Why you can trust 12DOVE
Doing justice to a celebrity as dynamic and complex as Muhammad Ali required guts and ambition. Step forward Michael Mann. The moment he threw his hat into the ring, controversially landing the project at the expense of Spike Lee, it seemed obvious we'd get a movie that would dig beneath the surface. This would be a film that wouldn't simply concentrate on Ali's sporting life, it would look beyond the obvious story of a battling heavyweight champion. (If you want that, watch the Rocky series.) No, Mann was going to go the distance, showing us Ali the spokesman, Ali the icon, Ali the human being.

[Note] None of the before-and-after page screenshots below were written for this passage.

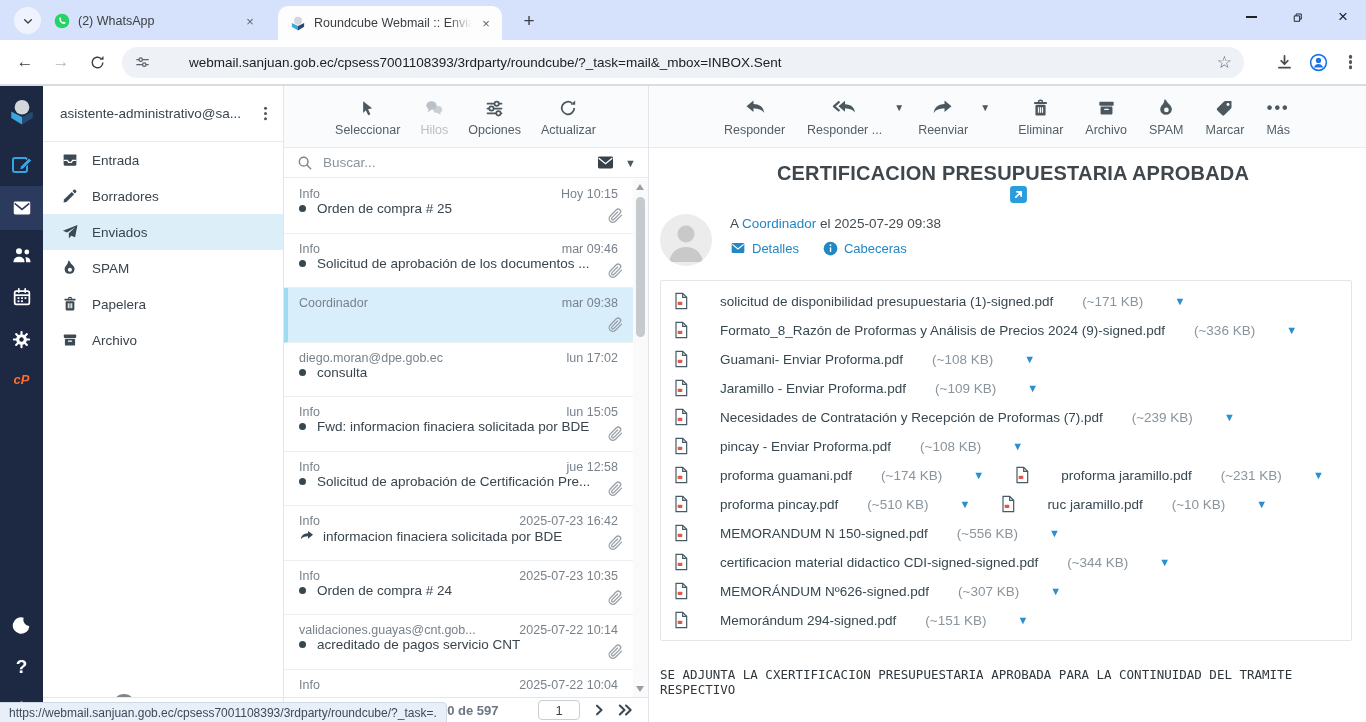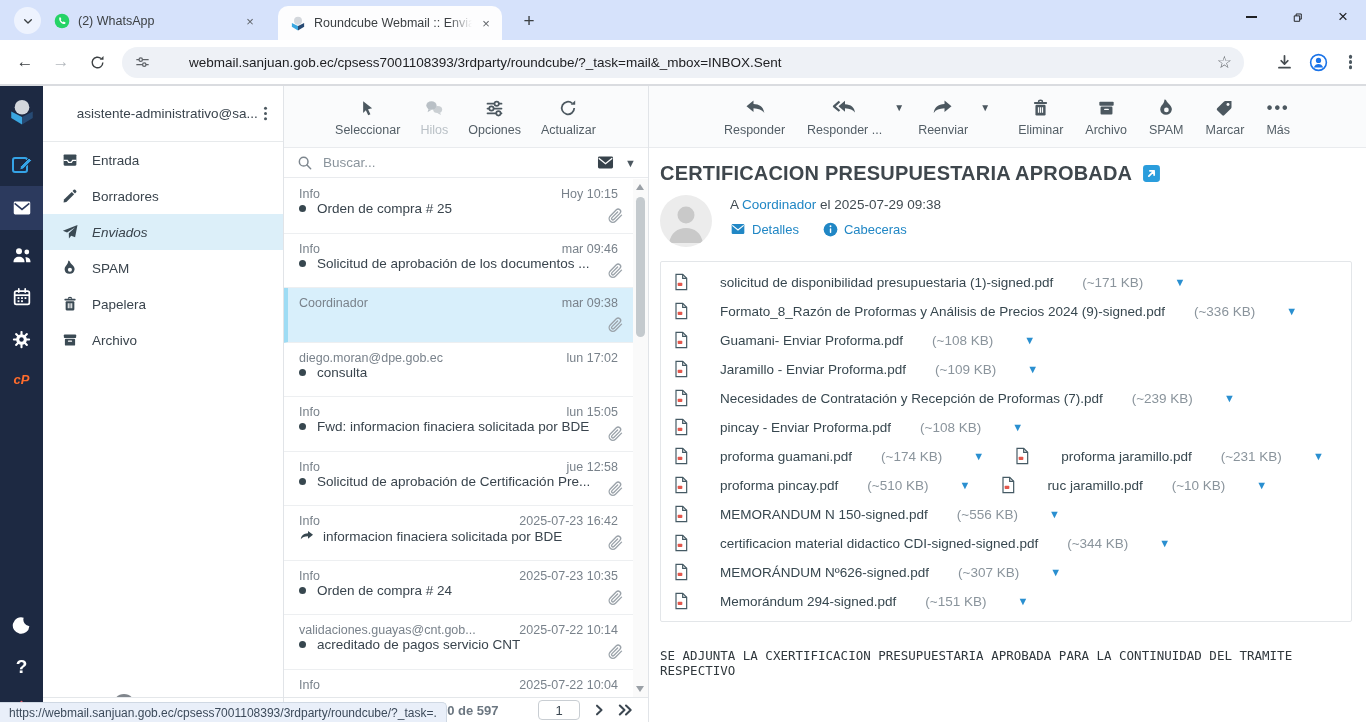--- a/index.html
+++ b/index.html
@@ -32,26 +32,26 @@
   .nav-right { position:absolute; right:8px; top:7px; display:flex; align-items:center; gap:14px; height:30px; }
   .chrome-divider { position:absolute; left:0; top:84px; width:100%; height:2px; background:#dadce0; }
 
   
   .pane-divider-v { position:absolute; top:86px; bottom:0; width:1px; background:#e1e4e8; z-index:3; }
   .rail { position:absolute; left:0; top:86px; bottom:0; width:43px; background:var(--rail_bg,#1d2942); z-index:4; }
   .rail-item { position:absolute; left:0; width:43px; height:34px; display:flex; align-items:center; justify-content:center; color:#fff; }
   .rail-item.active-block { height:44px; background:var(--rail_active,#2c3a5e); }
   .cp-logo { font-size:13px; font-weight:bold; font-style:italic; color:var(--cpanel,#ff6c2c); font-family:"Liberation Sans",sans-serif; }
 
-  .folders { position:absolute; left:43px; top:86px; width:240px; bottom:0; background:#fff;text-align:right; }
+  .folders { position:absolute; left:43px; top:86px; width:240px; bottom:0; background:#fff; }
   .account-row { height:56px; border-bottom:1px solid #e7eaec; display:flex; align-items:center; padding:0 10px 0 17px; }
   .account-name { flex:1; font-size:13.5px; color:#3a444d; white-space:nowrap; overflow:hidden; }
   .vdots { width:3.2px; height:3.2px; border-radius:50%; background:#4c5860; box-shadow:0 -5.2px 0 #4c5860, 0 5.2px 0 #4c5860; margin:0 6px; }
   .folder { height:36px; display:flex; align-items:center; padding-left:18px; font-size:13.5px; color:#3a444d; }
-  .folder.selected { background:var(--folder_selected,#dceff9);font-style:italic; }
+  .folder.selected { background:var(--folder_selected,#dceff9); }
   .folder .ficon { width:18px; height:18px; color:#3b4a54; margin-right:13px; flex:0 0 auto; }
   .quota-circle { position:absolute; left:70px; bottom:6px; width:22px; height:22px; border-radius:50%; background:#80868d; z-index:1; }
   .bottom-strip { position:absolute; left:43px; top:697px; width:605px; height:25px; background:#fff; border-top:1px solid #e4e7ea; z-index:2; }
 
   
   .listpane { position:absolute; left:283px; top:86px; width:365px; bottom:0; background:#fff; }
   .pane-toolbar { height:62px; background:#fafbfc; display:flex; align-items:center; justify-content:center; border-bottom:1px solid #e9ebee; }
   .tbtn { display:flex; flex-direction:column; align-items:center; justify-content:center; color:var(--icon,#4c5860); padding:0 10px; }
   .tbtn .ticon { height:24px; display:flex; align-items:center; justify-content:center; }
   .tbtn .tlabel { font-size:12.5px; margin-top:3px; color:#535e66; white-space:nowrap; }
@@ -83,21 +83,21 @@
 
   .list-footer { position:absolute; left:0; bottom:0; width:100%; height:25px; border-top:1px solid #e4e7ea; background:#fff; display:flex; align-items:center; z-index:2; }
   .count-label { position:absolute; left:157px; font-size:13px; color:#6b7680; font-weight:bold; white-space:nowrap; }
   .page-input { position:absolute; left:255px; top:2px; width:42px; height:20px; border:1px solid #c9ced3; border-radius:4px; text-align:center; font-size:13px; color:#3c4751; font-family:"Liberation Sans",sans-serif; outline:none; background:#fff; }
   .pg-next { position:absolute; left:308px; top:3px; color:#3c4751; }
   .pg-last { position:absolute; left:332px; top:3px; color:#3c4751; }
 
   
   .reader { position:absolute; left:648px; top:86px; right:0; bottom:0; background:#fff; }
   .reader .pane-toolbar { justify-content:center; gap:2px; }
-  .subject-row { display:flex; align-items:center; padding:14px 0 0 12px; }
+  .subject-row { display:flex; align-items:center; padding:14px 0 0 12px;flex-direction:column; }
   .subject { font-size:20px; font-weight:bold; color:#3f474d; letter-spacing:.2px; }
   .extlink { margin-left:10px; }
   .msghead { display:flex; padding:10px 0 0 12px; }
   .avatar { width:52px; height:52px; border-radius:50%; background:#ececec; overflow:hidden; flex:0 0 auto; }
   .headlines { margin-left:18px; padding-top:2px; }
   .toline { font-size:13.5px; color:#414b52; }
   .toline .to-name { color:var(--link,#2a8bc9); }
   .headactions { display:flex; align-items:center; gap:24px; margin-top:9px; }
   .headaction { display:flex; align-items:center; gap:6px; font-size:13px; color:var(--link,#2a8bc9); }
   .attachments { margin:14px 12px 0 12px; border:1px solid #e3e6e9; border-radius:2px; padding:11px 12px; display:flex; flex-wrap:wrap; column-gap:30px; row-gap:11px; width:692px; }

And he does, to a point. Mann's movie is almost as slick, engrossing and enjoyable as the hype would have you believe. That said, it ultimately lacks the narrative coherence of his last Oscar-baiter, The Insider,and doesn't shake things up as much as Lee undoubtedly would have done. The main problem is that Mann resists going for a warts 'n' all portrayal, choosing to show restraint when it comes to private and family matters. Yes, the film shows the Ali beneath the bluster, but the poster's tagline "Forget what you know" suggests revelations that never come - there's nothing here that hasn't already been covered in the many biographies written on The Greatest.

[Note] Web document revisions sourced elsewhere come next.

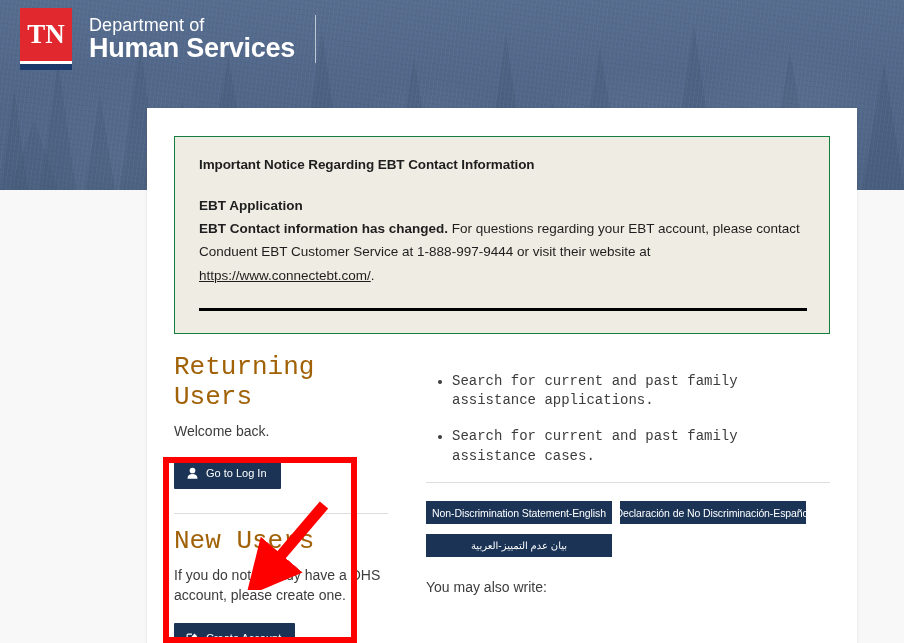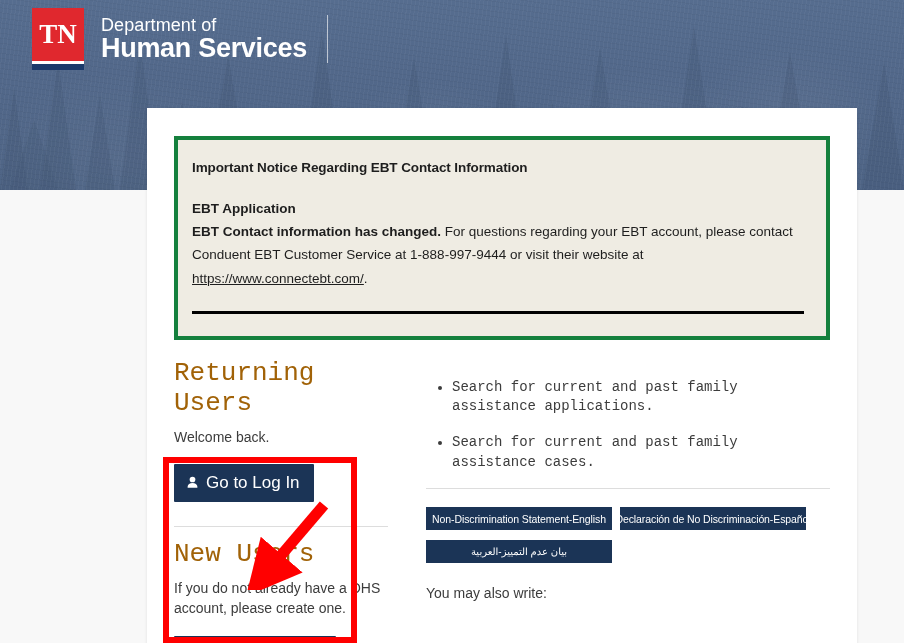--- a/index.html
+++ b/index.html
@@ -42,21 +42,21 @@
     position: absolute;
     inset: 0;
     background-image:
       repeating-linear-gradient(97deg, rgba(255,255,255,0.035) 0px, rgba(255,255,255,0.035) 1px, rgba(0,0,0,0) 1px, rgba(0,0,0,0) 4px),
       repeating-linear-gradient(8deg, rgba(0,0,0,0.035) 0px, rgba(0,0,0,0.035) 1px, rgba(0,0,0,0) 1px, rgba(0,0,0,0) 5px);
   }
 
   .brand {
     position: absolute;
     top: 8px;
-    left: 32px;
+    left: 20px;
     display: flex;
     align-items: center;
     z-index: 4;
   }
   .tn-logo {
     width: 52px;
     height: 62px;
     display: flex;
     flex-direction: column;
   }
@@ -117,22 +117,22 @@
     min-height: 560px;
     background: #ffffff;
     box-shadow: 0 1px 3px rgba(0,0,0,0.10);
     z-index: 5;
     padding: 28px 27px 20px 27px;
   }
 
   
   .notice {
     background: #efece3;
-    border: 4px solid #15803d;
-    padding: 20px 22px 22px 14px;
+    border: 1px solid #15803d;
+    padding: 20px 22px 22px 24px;
   }
   .notice-title {
     font-size: 13.5px;
     font-weight: bold;
     color: #1e1e1e;
     letter-spacing: -0.1px;
   }
   .notice-body {
     margin-top: 22px;
     font-size: 13.5px;
@@ -183,21 +183,21 @@
 
   
   .btn {
     display: inline-flex;
     align-items: center;
     gap: 7px;
     background: #1b3456;
     color: #ffffff;
     border: none;
     font-family: "Liberation Sans", sans-serif;
-    font-size: 17px;
+    font-size: 11px;
     padding: 9px 14px 9px 12px;
     cursor: pointer;
     border-radius: 1px;
     white-space: nowrap;
   }
   .btn svg { display: block; }
 
   .divider {
     height: 1px;
     background: #dddddd;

Furthermore, Mann largely avoids the US government's fear of Ali's conversion to the Nation of Islam, and only superficially looks at the way the Nation cut him adrift as his problems dodging the Vietnam draft increased. He also skates over Ali's ignorance of how much the government feared his hero status with blacks and whites alike, and the official attempts to quell his popularity.

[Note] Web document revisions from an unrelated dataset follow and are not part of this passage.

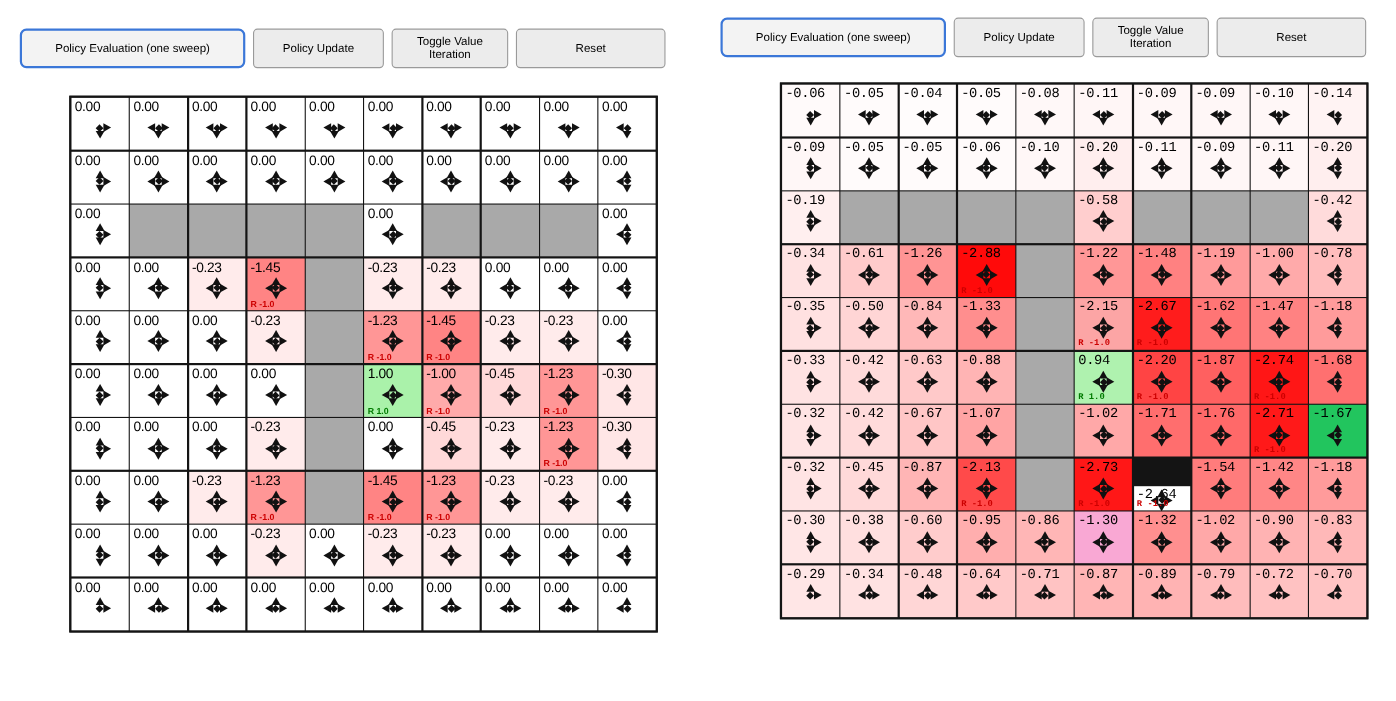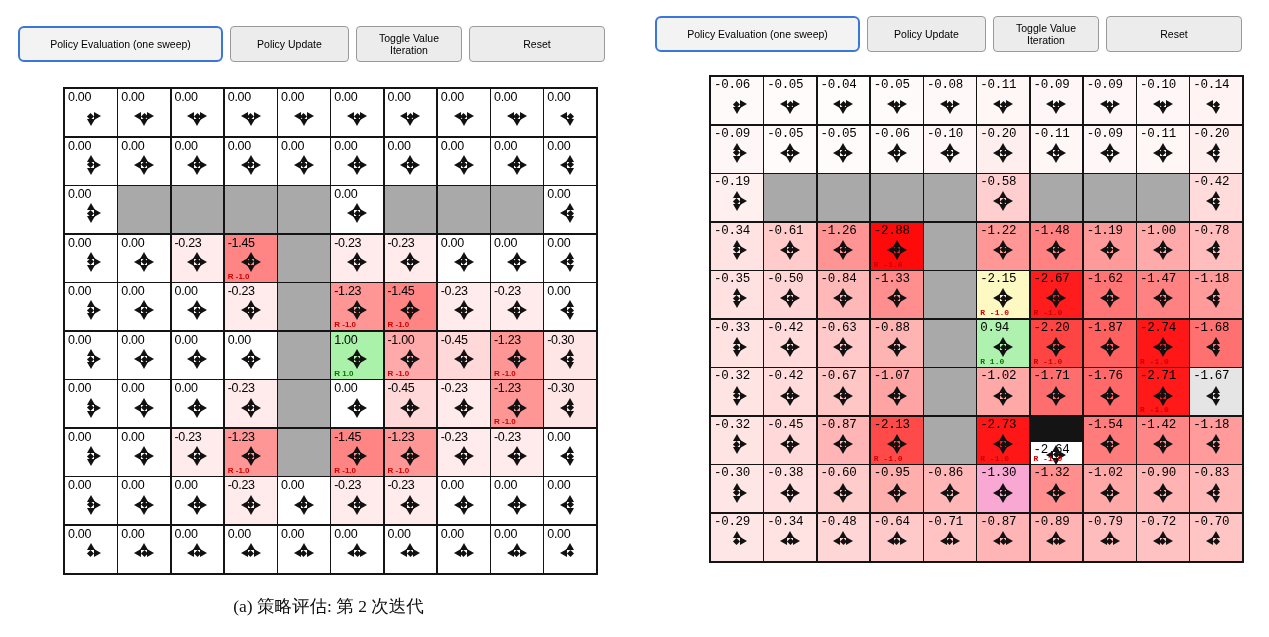--- a/index.html
+++ b/index.html
@@ -911,21 +911,20 @@
       </div>
       <div class="cell" style="background: rgb(255, 255, 255);">
         <span class="val">0.00</span>
         <span class="arrow">
           <i class="tri t-u"></i>
           <i class="tri t-l"></i>
           <i class="dot"></i>
         </span>
       </div>
     </div>
-  <div class="caption" style="left:45px;top:568px;">(a) 策略评估: 第 2 次迭代</div>
 </section>
 
 <section class="panel" style="left:655px;top:16px;width:601px;height:610px;">
   <div class="toolbar">
     <button class="btn b0 active">Policy Evaluation (one sweep)</button>
     <button class="btn b1">Policy Update</button>
     <button class="btn b2">Toggle Value Iteration</button>
     <button class="btn b3">Reset</button>
   </div>
   <div class="gridworld" style="left:54px;top:59px;font-family:Liberation Mono, monospace;">
@@ -1273,21 +1272,21 @@
         <span class="val">-1.33</span>
         <span class="arrow">
           <i class="tri t-u"></i>
           <i class="tri t-d"></i>
           <i class="tri t-l"></i>
           <i class="tri t-r"></i>
           <i class="dot"></i>
         </span>
       </div>
       <div class="cell" style="background: rgb(169, 169, 169);"></div>
-      <div class="cell" style="background: #fef9c3;">
+      <div class="cell" style="background: #fca5a5;">
         <span class="val">-2.15</span>
         <span class="arrow">
           <i class="tri t-u"></i>
           <i class="tri t-d"></i>
           <i class="tri t-l"></i>
           <i class="tri t-r"></i>
           <i class="dot"></i>
         </span>
         <span class="r" style="color: rgb(204, 0, 0);">R -1.0</span>
       </div>
@@ -1497,21 +1496,21 @@
         <span class="val">-2.71</span>
         <span class="arrow">
           <i class="tri t-u"></i>
           <i class="tri t-d"></i>
           <i class="tri t-l"></i>
           <i class="tri t-r"></i>
           <i class="dot"></i>
         </span>
         <span class="r" style="color: rgb(204, 0, 0);">R -1.0</span>
       </div>
-      <div class="cell" style="background: #e5e5e5;">
+      <div class="cell" style="background: #22c55e;">
         <span class="val">-1.67</span>
         <span class="arrow">
           <i class="tri t-u"></i>
           <i class="tri t-d"></i>
           <i class="tri t-l"></i>
           <i class="dot"></i>
         </span>
       </div>
       <div class="cell" style="background: rgb(255, 228, 228);">
         <span class="val">-0.32</span>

Yet in other ways, Mann's biopic - which sensibly limits itself to concentrating on a 10-year period, from Ali's shock 1964 defeat of Sonny Liston to the exhilarating 1974 Rumble In The Jungle - is scintillating stuff. Take Will Smith's central performance. Physically transforming himself by gaining 30lbs of muscle, he admirably rises to the challenge of playing one of the most flamboyant icons of the 20th century. And not only does he look the part in the ring, where he does indeed float like a butterfly and sting like a bee, he also carries the film's dramatic weight outside it. Smith has nailed the voice, the charm, the body language - he has, in short, become Ali as much as any actor possibly could. The film also captures the champ's touching relationship and bombastic rapport with TV sports commentator Howard Cosell (an unrecognisable but superb Jon Voight), their scenes together nothing short of superb.
But it's the boxing sequences that live longest in the memory. Cinematographer Emmanuel Lubezki finds poetry in the fisticuffs, and the climactic clash with George Foreman is infused with the kind of epic grandeur that Mann brought to Heat. You'll be knocked clean off your feet.